◆ Task description
Reproduce the lines of the data below verbatim, beginning with the line that contains "text Uses the background as defined in the theme." and ending with the line that contains "picture [916, 635, 1164, 736]", both included.

◆ Dataset excerpts
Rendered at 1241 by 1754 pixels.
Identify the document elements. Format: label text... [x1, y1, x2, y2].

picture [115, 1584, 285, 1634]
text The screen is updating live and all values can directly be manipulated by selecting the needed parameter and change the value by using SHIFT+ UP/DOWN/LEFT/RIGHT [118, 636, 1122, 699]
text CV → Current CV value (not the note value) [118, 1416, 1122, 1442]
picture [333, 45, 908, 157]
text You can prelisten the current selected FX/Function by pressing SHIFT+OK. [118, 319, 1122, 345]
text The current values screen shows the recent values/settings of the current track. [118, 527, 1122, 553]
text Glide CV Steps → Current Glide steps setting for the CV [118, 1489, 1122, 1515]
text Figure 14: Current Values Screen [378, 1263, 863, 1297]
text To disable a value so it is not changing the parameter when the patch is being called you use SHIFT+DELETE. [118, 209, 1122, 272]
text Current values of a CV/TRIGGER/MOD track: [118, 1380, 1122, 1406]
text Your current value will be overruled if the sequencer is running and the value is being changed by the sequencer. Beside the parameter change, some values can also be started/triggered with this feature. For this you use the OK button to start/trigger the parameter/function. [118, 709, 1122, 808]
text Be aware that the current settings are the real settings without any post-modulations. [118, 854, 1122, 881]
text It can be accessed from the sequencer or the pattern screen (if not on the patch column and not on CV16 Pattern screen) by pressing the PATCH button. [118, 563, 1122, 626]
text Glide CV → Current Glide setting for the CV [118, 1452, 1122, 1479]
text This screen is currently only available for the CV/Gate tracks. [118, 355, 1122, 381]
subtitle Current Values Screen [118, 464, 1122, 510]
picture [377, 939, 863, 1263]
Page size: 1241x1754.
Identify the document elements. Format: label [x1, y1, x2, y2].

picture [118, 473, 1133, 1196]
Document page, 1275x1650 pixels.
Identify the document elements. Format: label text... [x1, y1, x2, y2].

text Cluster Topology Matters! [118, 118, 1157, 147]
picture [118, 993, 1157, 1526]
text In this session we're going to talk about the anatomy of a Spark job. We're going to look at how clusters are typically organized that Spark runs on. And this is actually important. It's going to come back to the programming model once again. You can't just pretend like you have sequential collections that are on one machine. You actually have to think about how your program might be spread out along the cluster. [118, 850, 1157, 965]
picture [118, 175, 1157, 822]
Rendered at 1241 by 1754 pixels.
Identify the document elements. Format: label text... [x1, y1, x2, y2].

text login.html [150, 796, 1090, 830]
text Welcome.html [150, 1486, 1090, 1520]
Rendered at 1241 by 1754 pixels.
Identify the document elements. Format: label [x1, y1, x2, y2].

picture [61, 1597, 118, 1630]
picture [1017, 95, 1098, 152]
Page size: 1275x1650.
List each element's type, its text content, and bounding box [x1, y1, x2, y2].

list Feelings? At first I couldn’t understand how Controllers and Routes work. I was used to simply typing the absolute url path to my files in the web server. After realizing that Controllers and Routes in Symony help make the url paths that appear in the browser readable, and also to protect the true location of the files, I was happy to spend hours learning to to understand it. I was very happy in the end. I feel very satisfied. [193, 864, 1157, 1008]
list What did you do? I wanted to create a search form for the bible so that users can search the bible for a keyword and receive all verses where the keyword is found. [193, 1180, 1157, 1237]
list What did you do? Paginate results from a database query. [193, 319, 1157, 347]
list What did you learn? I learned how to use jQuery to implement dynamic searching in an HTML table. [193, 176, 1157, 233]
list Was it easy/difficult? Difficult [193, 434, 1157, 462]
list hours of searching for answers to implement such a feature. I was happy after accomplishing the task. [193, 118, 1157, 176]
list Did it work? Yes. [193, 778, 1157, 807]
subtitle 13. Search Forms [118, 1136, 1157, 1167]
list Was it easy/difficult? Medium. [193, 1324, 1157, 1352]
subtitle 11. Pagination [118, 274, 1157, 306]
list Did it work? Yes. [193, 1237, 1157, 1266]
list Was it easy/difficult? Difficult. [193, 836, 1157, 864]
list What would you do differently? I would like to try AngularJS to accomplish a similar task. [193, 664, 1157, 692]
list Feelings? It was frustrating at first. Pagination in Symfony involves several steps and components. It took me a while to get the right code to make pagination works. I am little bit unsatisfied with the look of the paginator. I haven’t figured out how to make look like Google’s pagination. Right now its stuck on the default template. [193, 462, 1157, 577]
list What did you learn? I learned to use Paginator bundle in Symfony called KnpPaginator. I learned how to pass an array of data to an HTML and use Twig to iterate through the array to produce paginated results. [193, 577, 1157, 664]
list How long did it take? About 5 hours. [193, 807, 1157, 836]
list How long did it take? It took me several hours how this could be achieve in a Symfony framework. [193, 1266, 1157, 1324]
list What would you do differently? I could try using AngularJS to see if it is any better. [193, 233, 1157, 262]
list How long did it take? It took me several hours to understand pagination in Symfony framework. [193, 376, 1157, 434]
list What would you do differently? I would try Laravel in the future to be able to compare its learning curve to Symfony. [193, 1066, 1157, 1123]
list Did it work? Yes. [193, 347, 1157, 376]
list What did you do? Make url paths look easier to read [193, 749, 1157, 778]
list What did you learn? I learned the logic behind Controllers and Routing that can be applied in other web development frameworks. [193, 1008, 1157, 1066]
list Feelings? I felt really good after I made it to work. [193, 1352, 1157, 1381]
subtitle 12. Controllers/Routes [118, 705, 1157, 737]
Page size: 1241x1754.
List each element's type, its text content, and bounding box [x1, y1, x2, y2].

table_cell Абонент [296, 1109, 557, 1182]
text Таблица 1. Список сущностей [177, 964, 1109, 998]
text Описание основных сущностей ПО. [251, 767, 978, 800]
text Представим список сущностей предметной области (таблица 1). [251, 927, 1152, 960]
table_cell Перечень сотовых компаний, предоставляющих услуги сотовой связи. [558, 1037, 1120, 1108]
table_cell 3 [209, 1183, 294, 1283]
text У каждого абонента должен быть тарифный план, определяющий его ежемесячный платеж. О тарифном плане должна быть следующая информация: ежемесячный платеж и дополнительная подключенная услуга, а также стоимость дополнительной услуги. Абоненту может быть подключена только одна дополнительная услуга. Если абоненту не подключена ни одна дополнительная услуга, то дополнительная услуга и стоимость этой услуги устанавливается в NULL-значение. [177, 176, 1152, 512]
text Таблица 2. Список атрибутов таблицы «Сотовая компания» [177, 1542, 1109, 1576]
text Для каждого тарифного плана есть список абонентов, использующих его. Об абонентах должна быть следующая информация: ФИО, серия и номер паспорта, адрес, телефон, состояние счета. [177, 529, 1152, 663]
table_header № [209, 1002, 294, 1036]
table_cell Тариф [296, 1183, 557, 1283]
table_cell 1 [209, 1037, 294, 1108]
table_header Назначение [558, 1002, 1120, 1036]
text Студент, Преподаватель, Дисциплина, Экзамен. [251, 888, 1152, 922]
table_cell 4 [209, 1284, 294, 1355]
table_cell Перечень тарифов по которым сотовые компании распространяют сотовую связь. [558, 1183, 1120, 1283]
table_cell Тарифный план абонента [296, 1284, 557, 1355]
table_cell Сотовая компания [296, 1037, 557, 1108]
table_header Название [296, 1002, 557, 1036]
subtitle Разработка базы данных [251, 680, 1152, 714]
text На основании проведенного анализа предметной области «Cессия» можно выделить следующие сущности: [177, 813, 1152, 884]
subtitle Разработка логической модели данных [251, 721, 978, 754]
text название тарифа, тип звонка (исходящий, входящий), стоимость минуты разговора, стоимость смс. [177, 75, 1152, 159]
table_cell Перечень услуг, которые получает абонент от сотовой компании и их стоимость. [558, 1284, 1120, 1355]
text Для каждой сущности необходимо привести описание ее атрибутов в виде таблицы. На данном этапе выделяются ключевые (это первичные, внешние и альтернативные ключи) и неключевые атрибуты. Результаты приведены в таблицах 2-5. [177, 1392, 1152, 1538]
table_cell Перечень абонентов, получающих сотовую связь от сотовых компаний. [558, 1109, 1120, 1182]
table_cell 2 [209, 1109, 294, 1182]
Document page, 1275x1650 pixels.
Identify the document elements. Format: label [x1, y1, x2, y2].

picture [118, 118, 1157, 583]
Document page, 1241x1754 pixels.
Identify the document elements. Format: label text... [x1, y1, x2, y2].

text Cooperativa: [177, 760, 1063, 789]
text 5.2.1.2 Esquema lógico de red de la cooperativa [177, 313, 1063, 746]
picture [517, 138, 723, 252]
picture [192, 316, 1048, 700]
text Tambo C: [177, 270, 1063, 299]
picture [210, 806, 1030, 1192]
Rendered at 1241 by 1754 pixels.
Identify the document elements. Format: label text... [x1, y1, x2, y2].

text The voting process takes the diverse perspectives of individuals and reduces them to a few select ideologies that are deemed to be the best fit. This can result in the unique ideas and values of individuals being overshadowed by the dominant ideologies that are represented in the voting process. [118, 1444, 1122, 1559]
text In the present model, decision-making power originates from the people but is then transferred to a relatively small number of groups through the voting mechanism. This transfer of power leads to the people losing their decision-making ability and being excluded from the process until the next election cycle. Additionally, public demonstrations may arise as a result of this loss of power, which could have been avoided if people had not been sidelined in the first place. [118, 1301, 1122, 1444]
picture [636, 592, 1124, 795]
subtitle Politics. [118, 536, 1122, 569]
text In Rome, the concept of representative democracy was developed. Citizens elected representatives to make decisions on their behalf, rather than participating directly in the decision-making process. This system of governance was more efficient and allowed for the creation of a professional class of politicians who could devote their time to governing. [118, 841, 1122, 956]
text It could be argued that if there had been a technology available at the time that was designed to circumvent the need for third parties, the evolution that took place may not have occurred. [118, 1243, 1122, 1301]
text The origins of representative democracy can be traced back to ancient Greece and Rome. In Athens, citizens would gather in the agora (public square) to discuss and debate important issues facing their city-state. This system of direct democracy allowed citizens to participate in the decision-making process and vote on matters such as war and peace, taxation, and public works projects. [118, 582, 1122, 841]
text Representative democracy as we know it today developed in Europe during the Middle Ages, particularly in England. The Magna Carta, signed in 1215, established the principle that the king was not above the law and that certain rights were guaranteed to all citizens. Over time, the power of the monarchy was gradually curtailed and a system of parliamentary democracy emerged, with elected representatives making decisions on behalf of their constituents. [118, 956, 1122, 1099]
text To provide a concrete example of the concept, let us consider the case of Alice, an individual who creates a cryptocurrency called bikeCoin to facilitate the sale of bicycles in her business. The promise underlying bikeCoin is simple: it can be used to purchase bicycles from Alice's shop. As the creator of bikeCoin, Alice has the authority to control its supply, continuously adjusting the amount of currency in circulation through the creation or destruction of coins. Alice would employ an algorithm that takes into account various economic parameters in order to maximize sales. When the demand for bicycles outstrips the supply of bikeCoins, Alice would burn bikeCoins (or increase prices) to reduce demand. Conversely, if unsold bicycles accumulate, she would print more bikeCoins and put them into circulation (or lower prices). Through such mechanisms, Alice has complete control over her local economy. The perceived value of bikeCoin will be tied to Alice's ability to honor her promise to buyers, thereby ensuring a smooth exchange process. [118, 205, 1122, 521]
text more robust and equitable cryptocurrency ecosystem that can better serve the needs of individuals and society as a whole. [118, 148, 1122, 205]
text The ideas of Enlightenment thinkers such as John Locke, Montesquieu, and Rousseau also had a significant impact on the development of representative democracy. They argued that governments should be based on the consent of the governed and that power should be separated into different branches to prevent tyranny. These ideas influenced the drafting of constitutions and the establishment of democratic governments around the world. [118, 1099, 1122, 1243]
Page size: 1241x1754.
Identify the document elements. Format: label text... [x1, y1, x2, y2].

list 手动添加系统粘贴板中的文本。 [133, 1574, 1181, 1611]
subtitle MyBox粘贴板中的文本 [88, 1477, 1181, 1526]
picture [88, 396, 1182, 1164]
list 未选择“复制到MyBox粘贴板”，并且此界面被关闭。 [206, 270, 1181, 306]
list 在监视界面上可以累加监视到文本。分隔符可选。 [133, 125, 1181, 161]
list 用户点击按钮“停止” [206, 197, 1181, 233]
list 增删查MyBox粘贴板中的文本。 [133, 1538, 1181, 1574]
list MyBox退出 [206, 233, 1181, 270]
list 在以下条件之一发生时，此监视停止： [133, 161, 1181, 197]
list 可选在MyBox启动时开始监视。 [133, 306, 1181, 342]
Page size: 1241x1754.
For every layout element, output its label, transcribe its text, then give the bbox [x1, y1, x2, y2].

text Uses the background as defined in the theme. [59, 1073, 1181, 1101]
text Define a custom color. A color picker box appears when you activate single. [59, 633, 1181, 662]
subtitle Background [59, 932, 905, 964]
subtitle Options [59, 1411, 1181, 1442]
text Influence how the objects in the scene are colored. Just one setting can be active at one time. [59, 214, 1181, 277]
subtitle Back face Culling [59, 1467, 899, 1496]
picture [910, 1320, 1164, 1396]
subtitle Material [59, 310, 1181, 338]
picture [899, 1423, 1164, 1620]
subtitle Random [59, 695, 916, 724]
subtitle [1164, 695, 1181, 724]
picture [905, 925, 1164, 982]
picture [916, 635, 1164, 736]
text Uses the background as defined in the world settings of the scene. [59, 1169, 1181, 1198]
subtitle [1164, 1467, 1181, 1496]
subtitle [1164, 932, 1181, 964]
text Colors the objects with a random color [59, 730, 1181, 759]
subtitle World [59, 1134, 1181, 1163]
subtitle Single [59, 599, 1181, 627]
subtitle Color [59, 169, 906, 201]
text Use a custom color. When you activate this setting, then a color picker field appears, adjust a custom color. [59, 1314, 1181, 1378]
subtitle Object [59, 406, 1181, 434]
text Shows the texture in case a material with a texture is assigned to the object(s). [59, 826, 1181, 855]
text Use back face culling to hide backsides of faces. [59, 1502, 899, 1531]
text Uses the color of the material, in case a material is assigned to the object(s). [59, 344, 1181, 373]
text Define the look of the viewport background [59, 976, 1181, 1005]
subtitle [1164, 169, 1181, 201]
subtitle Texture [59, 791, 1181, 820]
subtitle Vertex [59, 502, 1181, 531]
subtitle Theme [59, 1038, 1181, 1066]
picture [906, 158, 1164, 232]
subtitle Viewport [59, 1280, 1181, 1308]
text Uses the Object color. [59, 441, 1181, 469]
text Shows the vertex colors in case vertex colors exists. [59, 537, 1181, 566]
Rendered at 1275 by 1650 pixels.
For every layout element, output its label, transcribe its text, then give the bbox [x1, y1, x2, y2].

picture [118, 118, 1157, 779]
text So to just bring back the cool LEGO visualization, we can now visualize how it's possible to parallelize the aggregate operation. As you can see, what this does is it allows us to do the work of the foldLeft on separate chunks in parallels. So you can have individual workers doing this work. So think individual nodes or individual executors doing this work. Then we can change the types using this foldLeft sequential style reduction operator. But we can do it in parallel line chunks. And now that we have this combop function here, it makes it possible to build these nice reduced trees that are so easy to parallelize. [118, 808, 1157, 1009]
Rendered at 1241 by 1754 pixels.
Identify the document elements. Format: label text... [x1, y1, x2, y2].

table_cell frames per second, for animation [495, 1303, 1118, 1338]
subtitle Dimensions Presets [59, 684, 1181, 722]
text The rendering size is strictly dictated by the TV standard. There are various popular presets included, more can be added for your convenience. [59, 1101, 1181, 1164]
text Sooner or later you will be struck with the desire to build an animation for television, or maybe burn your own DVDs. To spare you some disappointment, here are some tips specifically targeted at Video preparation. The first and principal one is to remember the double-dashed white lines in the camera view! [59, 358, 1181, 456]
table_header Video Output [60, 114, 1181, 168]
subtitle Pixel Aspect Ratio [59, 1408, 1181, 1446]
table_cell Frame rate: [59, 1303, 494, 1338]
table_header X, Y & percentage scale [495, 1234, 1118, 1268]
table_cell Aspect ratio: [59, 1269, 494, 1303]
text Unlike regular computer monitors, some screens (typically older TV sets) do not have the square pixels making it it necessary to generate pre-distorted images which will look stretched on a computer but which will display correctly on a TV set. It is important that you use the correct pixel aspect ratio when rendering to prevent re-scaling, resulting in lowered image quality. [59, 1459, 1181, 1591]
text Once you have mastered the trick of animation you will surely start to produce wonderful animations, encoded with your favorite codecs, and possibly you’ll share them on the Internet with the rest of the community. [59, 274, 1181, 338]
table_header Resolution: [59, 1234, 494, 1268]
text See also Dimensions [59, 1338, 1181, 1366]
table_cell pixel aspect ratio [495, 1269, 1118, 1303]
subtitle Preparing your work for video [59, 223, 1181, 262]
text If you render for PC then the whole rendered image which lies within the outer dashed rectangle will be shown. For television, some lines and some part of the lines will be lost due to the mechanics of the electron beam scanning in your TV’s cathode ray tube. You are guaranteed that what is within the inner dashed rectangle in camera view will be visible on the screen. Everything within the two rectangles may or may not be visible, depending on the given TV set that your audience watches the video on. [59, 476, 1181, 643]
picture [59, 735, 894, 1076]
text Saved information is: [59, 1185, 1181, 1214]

◆ Worked solution
text Uses the background as defined in the theme. [59, 1073, 1181, 1101]
text Define a custom color. A color picker box appears when you activate single. [59, 633, 1181, 662]
subtitle Background [59, 932, 905, 964]
subtitle Options [59, 1411, 1181, 1442]
text Influence how the objects in the scene are colored. Just one setting can be active at one time. [59, 214, 1181, 277]
subtitle Back face Culling [59, 1467, 899, 1496]
picture [910, 1320, 1164, 1396]
subtitle Material [59, 310, 1181, 338]
picture [899, 1423, 1164, 1620]
subtitle Random [59, 695, 916, 724]
subtitle [1164, 695, 1181, 724]
picture [905, 925, 1164, 982]
picture [916, 635, 1164, 736]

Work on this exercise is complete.